И вот я осталась там одна. Был февраль 1995 года. Я ходила потрясенная, дотрагиваясь рукой до дверей, гардин, окон и представляла себе, что это скромное место стало частью истории кино, его реликвией. Я вышла на балкон, на котором «умер» Брандо. Даже сжалась в комочек и легла на холодный пол, чтобы вот так глупо повторить для себя сцену, некогда выбившую из меня слезы. Сквозь балконную ограду я видела бесконечные ряды крыш, которые обвел трагическим последним взглядом Брандо. Я ловила себя на том, что отношусь к фильму так, словно он был не экранным вымыслом, а правдивой историей и одновременно – бессмертным мифом.
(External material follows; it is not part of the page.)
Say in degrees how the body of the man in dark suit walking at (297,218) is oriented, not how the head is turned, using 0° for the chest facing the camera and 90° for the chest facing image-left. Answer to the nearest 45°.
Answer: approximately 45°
В линялых тяжелых занавесках, массивных креслах, старых стенах замерли голоса Марлона Брандо, Марии Шнайдер и Бернардо Бертолуччи. Может быть, всему виной излишняя чувствительность и влюбленность в кинематограф?
Наверное. Но когда я спустилась вниз на «том самом» лифте, на первом этаже ко мне подошел 50-летний мужчина в длинном пальто и с всклокоченными светлыми волосами и спросил:
– Мадмуазель, вы не знаете, в этом доме сдают квартиры?